The sound you hear in Pakistan is a couple of pillars of Bush administration foreign policy crumbling away.
Pakistani President Pervez Musharraf -- the army chief of staff who seized power in a 1999 coup -- figured that if he declared a state of emergency and suspended his country's constitution, a Bush administration that has made the promotion of democracy a matter of gospel would merely tut-tut and keep the aid dollars flowing. It might be the only correct judgment the embattled general has made in the past year.
Musharraf's lurch back toward dictatorship, with the Bush administration unwilling to try to do anything serious to counter it, is another blow to the administration's doctrinaire commitment to democracy-promotion. It shows how other primal geopolitical instincts, such as simple fear of the unknown (who would replace Musharraf if he fell?), necessarily trump a preference for the ballot box.
Musharraf has been touted as one of President Bush's most important allies in the war on terror, but he has made a mockery of the you're-either-with-us-or-against-us polarity of the Bush Doctrine. Like that other nettlesome U.S. ally, Saudi Arabia, Musharraf wants to be "with us" just enough to stay on our right side, while "against us" enough to placate hostile domestic political forces. These governments can always respond to pressure from us to do more with the (persuasive) argument that the alternative to them would be even worse. Thus, Bush's black-and-white principle founders in a morass of gray.
Musharraf's latest coup doesn't invalidate the theoretical soundness of Bush's "freedom agenda." As a general matter, democracies are likelier to be friendly to the United States. Even in the particular case of Pakistan, the administration was right to push Musharraf to open up the political system and reach out to the secular opposition. He is basically being asked to wage a tough, bloody civil war against Islamic extremists entrenched in the northwest of the country. Without broad political support, the fight will be unsustainable. Already, the army has been eagerly surrendering to, rather than battling, extremists.

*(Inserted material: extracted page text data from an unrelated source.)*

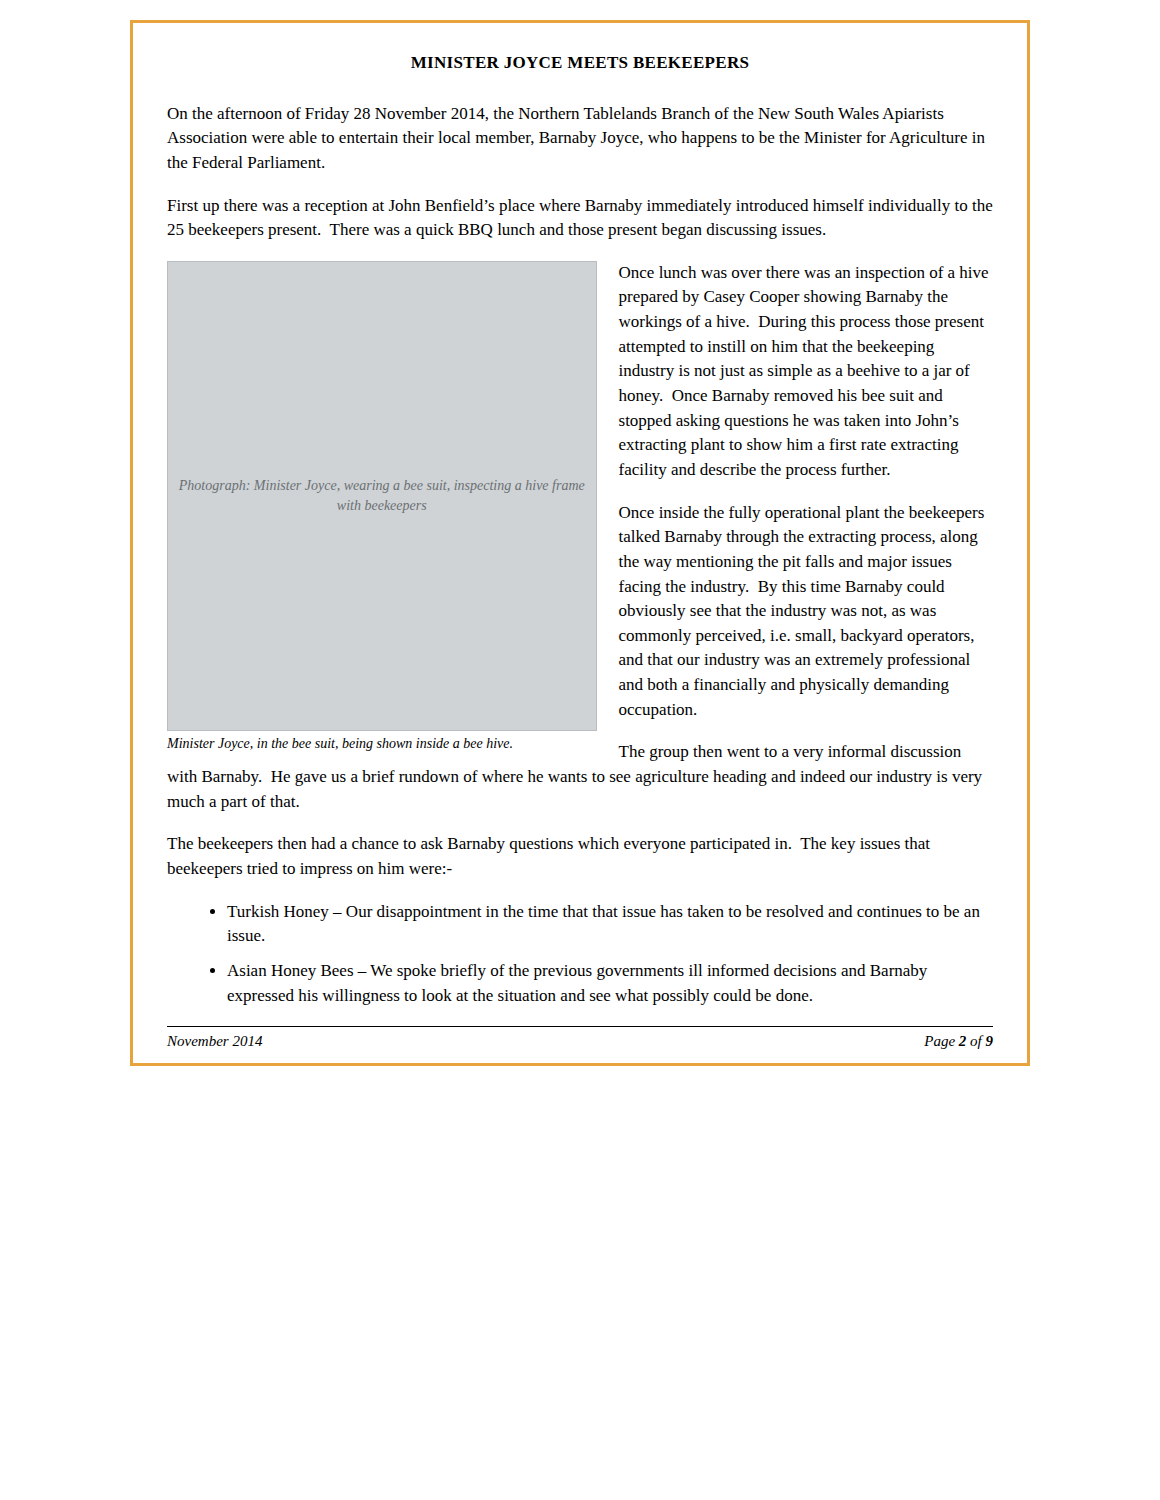MINISTER JOYCE MEETS BEEKEEPERS
On the afternoon of Friday 28 November 2014, the Northern Tablelands Branch of the New South Wales Apiarists Association were able to entertain their local member, Barnaby Joyce, who happens to be the Minister for Agriculture in the Federal Parliament.
First up there was a reception at John Benfield’s place where Barnaby immediately introduced himself individually to the 25 beekeepers present. There was a quick BBQ lunch and those present began discussing issues.
Photograph: Minister Joyce, wearing a bee suit, inspecting a hive frame with beekeepers
Minister Joyce, in the bee suit, being shown inside a bee hive.
Once lunch was over there was an inspection of a hive prepared by Casey Cooper showing Barnaby the workings of a hive. During this process those present attempted to instill on him that the beekeeping industry is not just as simple as a beehive to a jar of honey. Once Barnaby removed his bee suit and stopped asking questions he was taken into John’s extracting plant to show him a first rate extracting facility and describe the process further.
Once inside the fully operational plant the beekeepers talked Barnaby through the extracting process, along the way mentioning the pit falls and major issues facing the industry. By this time Barnaby could obviously see that the industry was not, as was commonly perceived, i.e. small, backyard operators, and that our industry was an extremely professional and both a financially and physically demanding occupation.
The group then went to a very informal discussion with Barnaby. He gave us a brief rundown of where he wants to see agriculture heading and indeed our industry is very much a part of that.
The beekeepers then had a chance to ask Barnaby questions which everyone participated in. The key issues that beekeepers tried to impress on him were:-
Turkish Honey – Our disappointment in the time that that issue has taken to be resolved and continues to be an issue.
Asian Honey Bees – We spoke briefly of the previous governments ill informed decisions and Barnaby expressed his willingness to look at the situation and see what possibly could be done.
November 2014
Page 2 of 9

The administration nudged Musharraf to cooperate with exiled former Prime Minister Benazir Bhutto, but ran into the usual obstacles to its foreign-policy goals: history and culture. In its 60 years of existence, Pakistan has never managed to establish stable constitutional rule, and the midst of a brewing domestic insurgency probably isn't the most auspicious time to start. The military has typically alternated power with corrupt, ineffectual civilian leaders like Bhutto proved herself to be when she was in power.
Pakistan is a microcosm of the difficulties of establishing liberal democracy in the greater Middle East. Its institutions -- except for the army -- are weak, its politics traditionally have been clan-based, and it is riven by ethnic divisions. This is the worst possible starting point for establishing a true constitutional democracy, but is basically the same cultural material we have to work with in Iraq, Lebanon and the Palestinian Authority.
This is the reason that the Bush administration's Middle East policy so often has sunk to abject hopefulness. There is always a chance that key local players -- your Malikis or Musharrafs -- will act responsibly and in the interest of greater political openness, but old habits usually triumph over hope. Bush isn't wrong to promote democracy, but he never should have done it in such a sweeping, grandiloquent way that set him up for failure on his own terms. His freedom campaign should have shown keener appreciation for the fact that he was dealing with countries that had missed the wave of democratization of the latter part of the 20th century for a reason. Our ability to dictate their political development was always going to be limited.
Something for Bush to contemplate as he watches an ally he has done so much to support string barbed wire up around his Supreme Court and jail political opponents.